* _EXERCISE_
In the records below, from the first line up to and including the line with "PLEASE: PLEASE -> BULLET", replace "underline" with "underscore" and keep everything else the same. Give back only those lines.

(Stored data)
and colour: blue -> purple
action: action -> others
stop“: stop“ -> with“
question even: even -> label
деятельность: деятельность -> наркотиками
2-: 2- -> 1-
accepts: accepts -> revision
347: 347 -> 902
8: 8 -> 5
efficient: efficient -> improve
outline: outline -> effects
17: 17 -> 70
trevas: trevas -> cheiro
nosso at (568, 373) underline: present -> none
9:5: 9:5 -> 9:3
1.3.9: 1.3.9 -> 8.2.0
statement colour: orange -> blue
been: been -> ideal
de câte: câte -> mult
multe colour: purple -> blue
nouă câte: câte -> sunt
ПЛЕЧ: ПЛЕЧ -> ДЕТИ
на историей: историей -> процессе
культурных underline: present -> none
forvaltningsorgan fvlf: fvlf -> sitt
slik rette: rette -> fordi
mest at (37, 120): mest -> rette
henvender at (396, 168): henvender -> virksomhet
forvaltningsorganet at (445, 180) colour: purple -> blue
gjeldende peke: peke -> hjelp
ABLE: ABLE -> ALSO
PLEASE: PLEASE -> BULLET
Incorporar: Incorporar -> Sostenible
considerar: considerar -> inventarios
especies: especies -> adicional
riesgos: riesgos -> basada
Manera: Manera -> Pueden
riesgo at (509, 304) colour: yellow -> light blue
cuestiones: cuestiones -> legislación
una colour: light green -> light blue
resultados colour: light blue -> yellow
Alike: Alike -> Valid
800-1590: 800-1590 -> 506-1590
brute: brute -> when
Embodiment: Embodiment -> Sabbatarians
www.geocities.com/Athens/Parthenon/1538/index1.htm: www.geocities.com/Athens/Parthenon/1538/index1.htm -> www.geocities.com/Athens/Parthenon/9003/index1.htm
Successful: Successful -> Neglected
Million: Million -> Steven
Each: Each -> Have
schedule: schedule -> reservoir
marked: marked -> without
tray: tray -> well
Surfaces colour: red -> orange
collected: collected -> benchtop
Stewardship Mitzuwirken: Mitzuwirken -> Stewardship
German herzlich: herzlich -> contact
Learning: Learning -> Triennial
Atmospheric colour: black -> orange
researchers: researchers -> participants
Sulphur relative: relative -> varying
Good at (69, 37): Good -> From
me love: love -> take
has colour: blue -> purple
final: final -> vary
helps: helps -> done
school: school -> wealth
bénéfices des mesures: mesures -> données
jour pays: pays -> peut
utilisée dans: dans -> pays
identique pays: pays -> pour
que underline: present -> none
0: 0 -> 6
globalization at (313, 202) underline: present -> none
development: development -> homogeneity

* _CORRECT ANSWER_
and colour: blue -> purple
action: action -> others
stop“: stop“ -> with“
question even: even -> label
деятельность: деятельность -> наркотиками
2-: 2- -> 1-
accepts: accepts -> revision
347: 347 -> 902
8: 8 -> 5
efficient: efficient -> improve
outline: outline -> effects
17: 17 -> 70
trevas: trevas -> cheiro
nosso at (568, 373) underscore: present -> none
9:5: 9:5 -> 9:3
1.3.9: 1.3.9 -> 8.2.0
statement colour: orange -> blue
been: been -> ideal
de câte: câte -> mult
multe colour: purple -> blue
nouă câte: câte -> sunt
ПЛЕЧ: ПЛЕЧ -> ДЕТИ
на историей: историей -> процессе
культурных underscore: present -> none
forvaltningsorgan fvlf: fvlf -> sitt
slik rette: rette -> fordi
mest at (37, 120): mest -> rette
henvender at (396, 168): henvender -> virksomhet
forvaltningsorganet at (445, 180) colour: purple -> blue
gjeldende peke: peke -> hjelp
ABLE: ABLE -> ALSO
PLEASE: PLEASE -> BULLET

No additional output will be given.